Knit Picks Sugarbunny.

© Sarah E. White, licensed to About.com, Inc.

Knit Picks is well-known as a company that produces good-quality yarn at a good price. There aren't a lot of really luxurious yarns in their collection, but there are plenty of yarns you'd want to use for every day projects.

Knit Picks is going a little higher end with its Special Reserve line, a collection that introduces limited-edition yarns with extra-special fibers. Its first entry, Sugarbunny, is a blend of merino wool and angora that's super fuzzy, super soft and a lot of fun to knit with.

About the Yarn

  • Content: 80 percent merino wool, 20 percent angora
  • Yarn weight: medium
  • Gauge: ball band says 4.5-5 stitches per inch on 6-9 US needles (4-5.5 mm); I got 16 stitches and 24 rows per 4 inches (4 stitches and 6 rows per inch) on size 8 US needles (5 mm
  • Yardage: 136 yards per 50 gram ball
  • Color availability:12 solids
  • Color used in swatch: Regal
  • Care instructions: hand wash, dry flat

Knitting

No doubt the first thing knitters will notice when they pick up Sugarbunny is how soft it is. This is one of those yarns that knitters will want to pet and rub on their faces -- and if you're not a knitter who rubs yarn on your face, this one might just change your mind.

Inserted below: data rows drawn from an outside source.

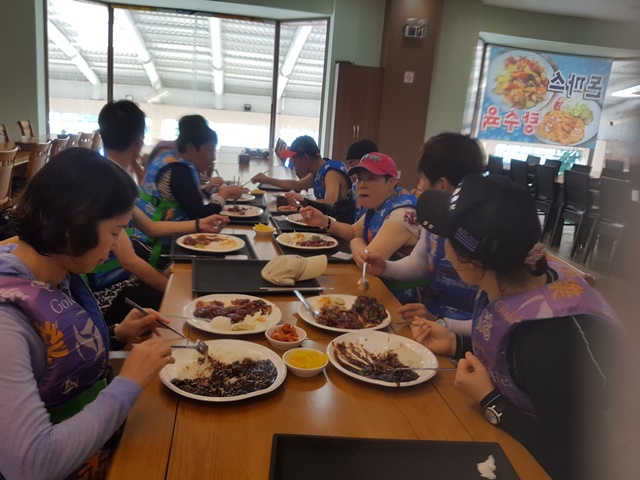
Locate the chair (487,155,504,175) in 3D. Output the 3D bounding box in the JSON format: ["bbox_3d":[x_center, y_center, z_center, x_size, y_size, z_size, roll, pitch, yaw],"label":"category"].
[{"bbox_3d":[2.816,-0.775,7.268,0.520,0.930,0.420,2,15,-11],"label":"chair"}]

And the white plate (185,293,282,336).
[{"bbox_3d":[-0.230,0.206,1.293,0.265,0.028,0.265,2,15,-12],"label":"white plate"}]

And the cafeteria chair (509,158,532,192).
[{"bbox_3d":[2.921,-0.618,6.705,0.520,0.930,0.420,2,15,-11],"label":"cafeteria chair"}]

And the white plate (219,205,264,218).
[{"bbox_3d":[-0.442,-0.153,2.630,0.270,0.025,0.270,2,15,-11],"label":"white plate"}]

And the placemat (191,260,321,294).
[{"bbox_3d":[-0.223,0.124,1.631,0.410,0.020,0.325,1,15,-16],"label":"placemat"}]

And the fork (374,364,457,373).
[{"bbox_3d":[0.217,0.283,1.050,0.200,0.022,0.026,-2,14,3],"label":"fork"}]

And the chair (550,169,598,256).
[{"bbox_3d":[3.126,-0.312,5.610,0.520,0.930,0.420,2,15,-11],"label":"chair"}]

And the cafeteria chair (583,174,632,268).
[{"bbox_3d":[3.228,-0.159,5.062,0.520,0.930,0.420,2,15,-11],"label":"cafeteria chair"}]

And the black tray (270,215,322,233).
[{"bbox_3d":[-0.061,-0.077,2.468,0.325,0.020,0.390,2,15,-13],"label":"black tray"}]

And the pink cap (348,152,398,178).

The yarn is no less nice to knit with. It's fluffy and fuzzy but easy to knit with; I only split one stitch working with bamboo needles when I wasn't paying enough attention to my knitting. It seems to knit up quickly yet it feels like a lighter-weight yarn than it is, probably because of the lightness of angora. Clara Parkes points out in her The Knitter's Book of Yarn that angora is very light weight but eight times warmer than wool and still feels warm even when saturated with twice the liquid that wool can hold.

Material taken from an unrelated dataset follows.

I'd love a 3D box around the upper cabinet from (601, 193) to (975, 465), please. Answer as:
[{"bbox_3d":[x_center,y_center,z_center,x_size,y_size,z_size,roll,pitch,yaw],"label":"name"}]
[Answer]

The yarn is a lightly spun two-ply yarn but holds together well in the knitting.

Because I knew the yarn had angora content and because I know angora has a huge tendency to shed, I treated the swatch a little more roughly than I normally do. I rubbed the swatch between my hands a bit and sure enough it released plenty of fibers.

It also relaxed considerably after its dip in the sink. After the swatch was dry I tried Parkes' suggestion to pinch the yarn and see how many fibers come out, and while there were some it took some force to get them out, so I don't think this yarn will have an incredibly huge shedding problem in normal wear circumstances.

Uses for Knit PIcks Sugarbunny

Because this yarn is so soft and luscious, you're going to want to knit something with it that you can keep next to your skin. I'm thinking scarves, hats and fingerless gloves, for instance.

Because of angora's tendency to shed, however, I'd think twice about using it for a garment or item that's going to face a lot of abrasion. I'd love to use it for baby booties, for instance, but I wouldn't make socks for a toddler out of this yarn.

I would also love to use this yarn for a big cozy cowl that I would probably wear on every bad weather day all winter long to keep myself cozy, dry and happy.

Bottom Line

Lovers of luxury will want to pick up some Knit Picks Sugarbunny while it is available, which is expected to be just for the fall and winter knitting season of 2011. Retailing at $7.99 for 136 yards, it's a bit of luxury that most of us can afford.

This yarn would be a great choice for a little special something for the special someones on your holiday knitting list, of to make a little treat for yourself.